At the Black Hat conference last week, Joe Stewart of security firm SecureWorks reported on shutting down the main server for Coreflood, a criminal network that grew from a Trojan to become a massive repository of stolen data.
Coreflood was really noticed in 2004, when hackers infected a company with a Trojan and stole money from a US company. After that, however, it appeared to go underground. But earlier this year SecureWorks and Spamhaus shut down one of its servers and discovered 50 GB of stolen data – although SecureWorks says more than four times this amount had been previously harvested and discarded. The data included 3,233 credit card usernames and passwords, 8,485 bank and credit union usernames and passwords – all in all, a total of just under half a million usernames and passwords to over 35,000 domains.

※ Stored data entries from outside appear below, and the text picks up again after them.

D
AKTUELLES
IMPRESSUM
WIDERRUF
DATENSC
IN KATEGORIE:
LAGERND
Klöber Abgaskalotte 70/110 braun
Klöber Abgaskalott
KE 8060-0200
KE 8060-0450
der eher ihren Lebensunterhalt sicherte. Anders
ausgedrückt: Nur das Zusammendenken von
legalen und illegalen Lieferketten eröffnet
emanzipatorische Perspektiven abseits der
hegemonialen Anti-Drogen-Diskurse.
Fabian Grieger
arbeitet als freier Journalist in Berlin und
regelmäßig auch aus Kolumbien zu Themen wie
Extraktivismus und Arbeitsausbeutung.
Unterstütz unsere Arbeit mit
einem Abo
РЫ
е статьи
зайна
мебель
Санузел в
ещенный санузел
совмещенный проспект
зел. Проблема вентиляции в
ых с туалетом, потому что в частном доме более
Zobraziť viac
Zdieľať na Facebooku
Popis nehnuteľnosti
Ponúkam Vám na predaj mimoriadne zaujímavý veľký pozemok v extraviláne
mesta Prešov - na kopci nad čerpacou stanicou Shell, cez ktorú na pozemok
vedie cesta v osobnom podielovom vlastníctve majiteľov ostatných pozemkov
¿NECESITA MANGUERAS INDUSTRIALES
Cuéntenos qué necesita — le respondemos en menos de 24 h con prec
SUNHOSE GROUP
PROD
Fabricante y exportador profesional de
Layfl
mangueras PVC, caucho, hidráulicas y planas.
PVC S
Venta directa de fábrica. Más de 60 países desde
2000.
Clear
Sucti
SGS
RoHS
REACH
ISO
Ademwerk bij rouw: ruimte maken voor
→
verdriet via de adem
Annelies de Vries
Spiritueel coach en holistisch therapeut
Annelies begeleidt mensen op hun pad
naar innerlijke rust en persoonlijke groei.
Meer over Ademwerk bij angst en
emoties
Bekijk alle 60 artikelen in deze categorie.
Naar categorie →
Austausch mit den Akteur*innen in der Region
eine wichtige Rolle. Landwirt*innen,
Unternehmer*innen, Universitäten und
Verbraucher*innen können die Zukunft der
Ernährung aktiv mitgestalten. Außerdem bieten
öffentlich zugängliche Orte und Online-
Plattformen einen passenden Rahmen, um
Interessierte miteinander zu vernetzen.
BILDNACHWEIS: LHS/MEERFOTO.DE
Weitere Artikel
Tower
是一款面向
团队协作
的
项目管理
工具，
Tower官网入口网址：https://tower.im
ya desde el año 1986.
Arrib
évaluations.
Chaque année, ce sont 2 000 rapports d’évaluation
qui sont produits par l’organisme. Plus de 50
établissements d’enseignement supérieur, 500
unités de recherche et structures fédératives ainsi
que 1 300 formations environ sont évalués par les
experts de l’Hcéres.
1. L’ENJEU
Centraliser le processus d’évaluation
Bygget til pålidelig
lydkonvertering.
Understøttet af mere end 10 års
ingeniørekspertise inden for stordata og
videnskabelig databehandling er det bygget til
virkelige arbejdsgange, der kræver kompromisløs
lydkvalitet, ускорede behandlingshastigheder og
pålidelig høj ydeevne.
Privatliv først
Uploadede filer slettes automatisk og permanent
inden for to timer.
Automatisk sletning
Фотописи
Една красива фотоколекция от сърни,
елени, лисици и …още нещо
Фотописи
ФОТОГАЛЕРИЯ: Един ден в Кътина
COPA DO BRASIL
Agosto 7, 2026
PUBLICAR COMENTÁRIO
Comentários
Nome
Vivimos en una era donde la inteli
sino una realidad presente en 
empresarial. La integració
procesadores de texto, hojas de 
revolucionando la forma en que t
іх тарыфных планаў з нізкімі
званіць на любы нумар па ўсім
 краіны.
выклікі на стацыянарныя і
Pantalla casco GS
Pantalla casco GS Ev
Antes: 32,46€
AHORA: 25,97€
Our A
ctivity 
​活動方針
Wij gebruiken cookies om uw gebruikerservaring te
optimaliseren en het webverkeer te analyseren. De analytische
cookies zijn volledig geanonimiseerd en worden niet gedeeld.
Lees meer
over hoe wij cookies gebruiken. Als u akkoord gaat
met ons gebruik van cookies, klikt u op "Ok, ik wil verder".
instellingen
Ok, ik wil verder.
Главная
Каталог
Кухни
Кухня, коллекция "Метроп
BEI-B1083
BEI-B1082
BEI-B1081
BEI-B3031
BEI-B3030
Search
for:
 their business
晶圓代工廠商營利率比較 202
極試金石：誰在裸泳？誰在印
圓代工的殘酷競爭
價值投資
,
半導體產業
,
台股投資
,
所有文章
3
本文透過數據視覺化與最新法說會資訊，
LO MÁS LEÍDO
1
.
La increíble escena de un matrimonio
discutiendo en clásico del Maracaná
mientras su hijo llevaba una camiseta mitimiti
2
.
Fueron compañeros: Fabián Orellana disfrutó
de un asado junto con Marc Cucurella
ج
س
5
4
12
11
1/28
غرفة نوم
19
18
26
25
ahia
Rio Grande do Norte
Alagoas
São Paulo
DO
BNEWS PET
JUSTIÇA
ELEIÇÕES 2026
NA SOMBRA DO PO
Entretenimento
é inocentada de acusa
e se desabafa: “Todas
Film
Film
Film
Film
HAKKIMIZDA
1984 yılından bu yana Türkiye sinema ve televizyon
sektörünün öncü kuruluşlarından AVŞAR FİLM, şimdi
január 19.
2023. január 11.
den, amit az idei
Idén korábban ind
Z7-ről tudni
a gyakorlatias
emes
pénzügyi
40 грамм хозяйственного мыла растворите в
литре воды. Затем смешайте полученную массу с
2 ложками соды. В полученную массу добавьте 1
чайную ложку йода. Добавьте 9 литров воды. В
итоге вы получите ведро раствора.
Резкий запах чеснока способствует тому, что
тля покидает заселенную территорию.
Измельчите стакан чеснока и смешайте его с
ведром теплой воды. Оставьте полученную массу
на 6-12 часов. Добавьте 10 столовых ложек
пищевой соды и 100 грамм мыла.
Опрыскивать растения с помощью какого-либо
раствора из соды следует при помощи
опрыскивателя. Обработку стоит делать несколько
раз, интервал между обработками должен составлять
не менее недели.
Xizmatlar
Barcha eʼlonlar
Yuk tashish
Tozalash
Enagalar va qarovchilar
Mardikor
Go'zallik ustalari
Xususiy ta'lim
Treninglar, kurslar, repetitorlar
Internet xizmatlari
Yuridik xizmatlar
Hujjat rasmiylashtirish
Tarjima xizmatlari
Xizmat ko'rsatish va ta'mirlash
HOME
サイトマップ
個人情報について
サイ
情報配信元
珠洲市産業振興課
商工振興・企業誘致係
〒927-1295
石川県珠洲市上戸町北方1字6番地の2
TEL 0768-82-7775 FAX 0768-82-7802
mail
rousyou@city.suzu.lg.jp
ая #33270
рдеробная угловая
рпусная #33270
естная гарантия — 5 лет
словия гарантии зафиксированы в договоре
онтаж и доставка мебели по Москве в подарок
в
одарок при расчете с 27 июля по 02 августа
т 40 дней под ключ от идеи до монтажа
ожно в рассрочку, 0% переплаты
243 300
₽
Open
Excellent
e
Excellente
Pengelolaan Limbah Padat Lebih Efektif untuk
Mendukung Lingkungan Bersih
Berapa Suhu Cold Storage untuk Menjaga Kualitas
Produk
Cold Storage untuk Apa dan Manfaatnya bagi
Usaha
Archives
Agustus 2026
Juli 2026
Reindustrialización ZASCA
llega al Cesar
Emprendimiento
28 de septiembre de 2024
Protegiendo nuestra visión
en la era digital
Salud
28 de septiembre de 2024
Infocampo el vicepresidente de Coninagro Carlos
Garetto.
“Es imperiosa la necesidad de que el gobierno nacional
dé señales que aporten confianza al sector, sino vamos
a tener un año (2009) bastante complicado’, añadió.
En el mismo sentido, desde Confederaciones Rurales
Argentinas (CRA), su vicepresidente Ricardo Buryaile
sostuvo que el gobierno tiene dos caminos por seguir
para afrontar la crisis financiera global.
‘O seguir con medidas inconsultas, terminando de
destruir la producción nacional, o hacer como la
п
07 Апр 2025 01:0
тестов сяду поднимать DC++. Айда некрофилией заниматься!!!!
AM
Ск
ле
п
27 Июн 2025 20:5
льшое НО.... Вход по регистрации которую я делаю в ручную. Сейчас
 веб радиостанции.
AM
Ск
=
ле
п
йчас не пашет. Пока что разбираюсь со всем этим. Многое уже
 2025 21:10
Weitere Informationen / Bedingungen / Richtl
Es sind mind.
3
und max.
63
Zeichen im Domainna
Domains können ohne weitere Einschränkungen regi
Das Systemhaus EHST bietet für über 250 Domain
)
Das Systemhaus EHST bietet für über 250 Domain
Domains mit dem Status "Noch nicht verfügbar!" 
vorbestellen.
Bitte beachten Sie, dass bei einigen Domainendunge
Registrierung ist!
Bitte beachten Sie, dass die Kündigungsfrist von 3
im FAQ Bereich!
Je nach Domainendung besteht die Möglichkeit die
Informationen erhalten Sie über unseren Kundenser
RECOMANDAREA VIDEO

How did they do it? By being slow and careful. After infecting one machine in a network they’d continue through the network until reaching a computer with administrative access, then use that to ensure infection of the entire network.
The good news is that the server was shut down. The bad news? The botnet it created remains active – everything has simply moved to Russia, and there may be more activity coming according to Stewart, who noted that one directory, created “a couple of weeks before we took the server offline, contained a Microsoft PowerPoint exploit, indicating the Coreflood group may have been interested in pursuing targeted attacks similar to those used by Chinese and Romanian hacking groups in recent months.”